Dans le monde palpitant du football, l’arrivée de Mohamed Salah à Trabzonspor a marqué les esprits, et pas seulement pour son talent sur le terrain. À peine sorti de l’aéroport d’Istanbul, le joueur égyptien a été accueilli par une marée de fans qui ont entamé le fameux rituel du « Uçhlu », une célébration qui transcende le simple cadre de la fête footballistique. Dans cet article, plongeons dans la signification profonde de ce rituel devenu emblématique du soutien des supporters turcs.
Qu’est-ce que le « Uçhlu » ?
Le « Uçhlu », mot turc signifiant « trio », est bien plus qu’une simple danse : c’est une manifestation collective de loyauté et d’appartenance, orchestrée par les supporters.
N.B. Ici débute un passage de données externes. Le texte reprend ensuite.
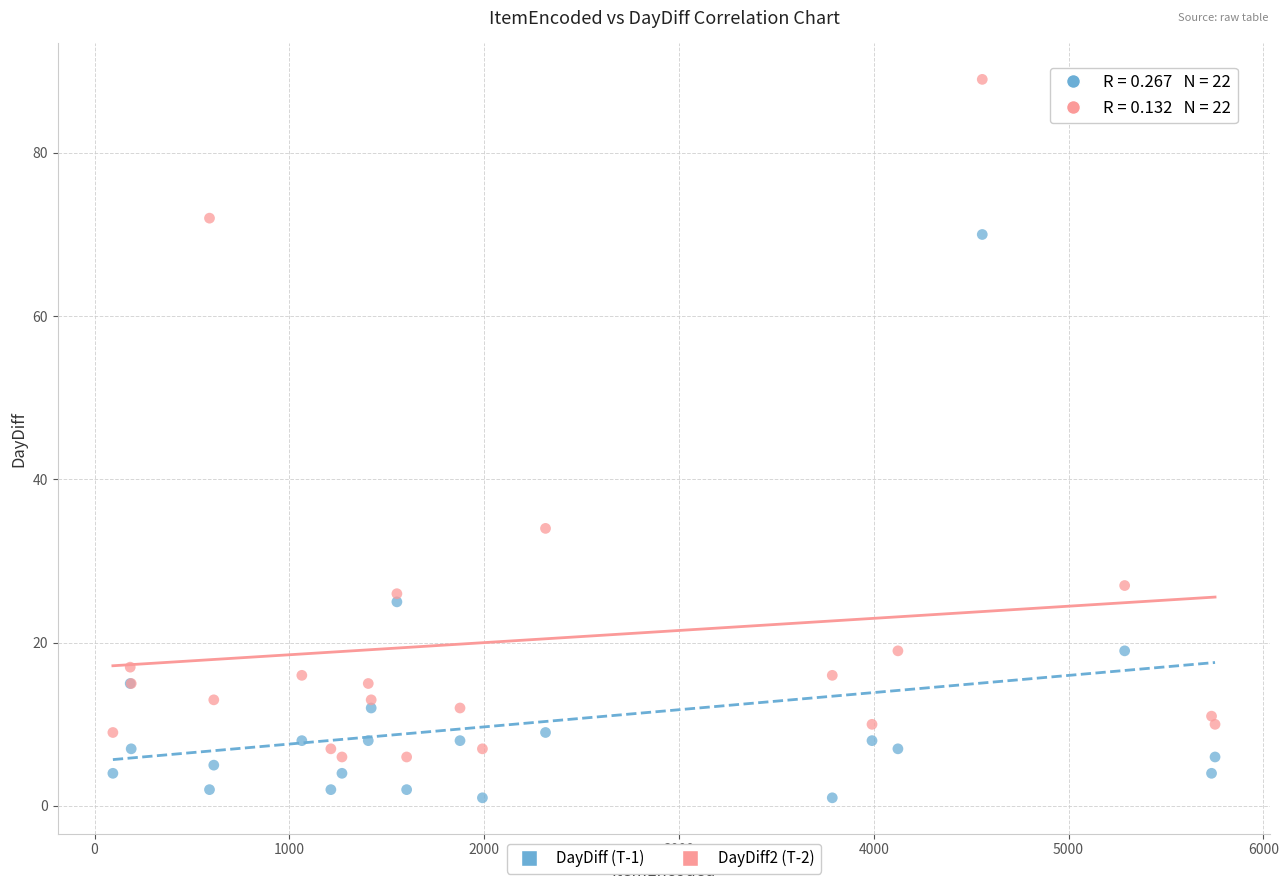

What are all the series names shown in the legend?

DayDiff (T-1), DayDiff2 (T-2)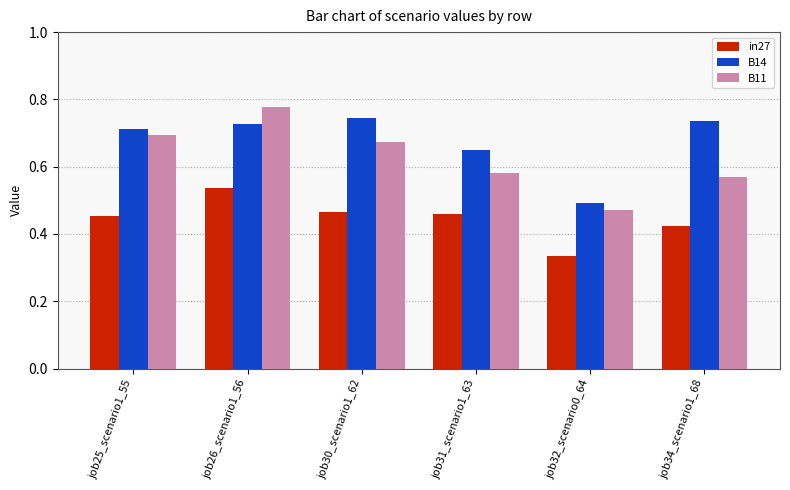

List the series in order of their peak value, highest first.

B11, B14, in27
Ce rituel se compose de mouvements synchronisés, de chants énergiques et d’une interaction vibrante entre les fans et les joueurs. Lors des moments cruciaux, comme les victoires ou l’arrivée de nouvelles stars, le « Uçhlu » crée une atmosphère unique, symbolisant l’acceptation du joueur par la communauté.
Origines historiques du rituel
Le « Uçhlu » a vu le jour dans les années 70, notamment dans les tribunes du Beşiktaş, initié par Cengiz Öncül, suivi par de nombreux autres grands clubs turcs qui y ont apporté leur propre touche. Avec le temps, ce chant est devenu une référence mondiale, reconnu pour sa capacité à créer une ambiance incroyable lors des matches, permettant ainsi de rassembler des milliers de voix autour d’une même mélodie.
Mohamed Salah : un symbole d’engagement
L’intégration de Salah au chant du « Uçhlu » n’est pas uniquement une question de spectacle ; c’est un véritable acte de engagement envers les supporters. En rejoignant ce rituel, il transforme ce moment en une déclaration : il n’est pas seulement un joueur de passage, mais bien un membre à part entière de la famille Trabzonspor. Cette connexion instantanée a subtilisé des mois de familiarisation, prouvant ainsi que ce type de geste peut valoir plus qu’un simple contrat.
Une leçon sur l’identité sportive
Le « Uçhlu » illustre combien le football en Turquie est vécu comme une passion collective. Cette dynamique, ancrée dans l’esprit des supporters, fusionne émotion et performance, et rappelle que le succès d’une équipe ne repose pas seulement sur le talent des joueurs, mais aussi sur la force du lien qui les unit à leurs fans. L’étoile Salah l’a bien compris, montrant que certains rituels transcendent le jeu lui-même.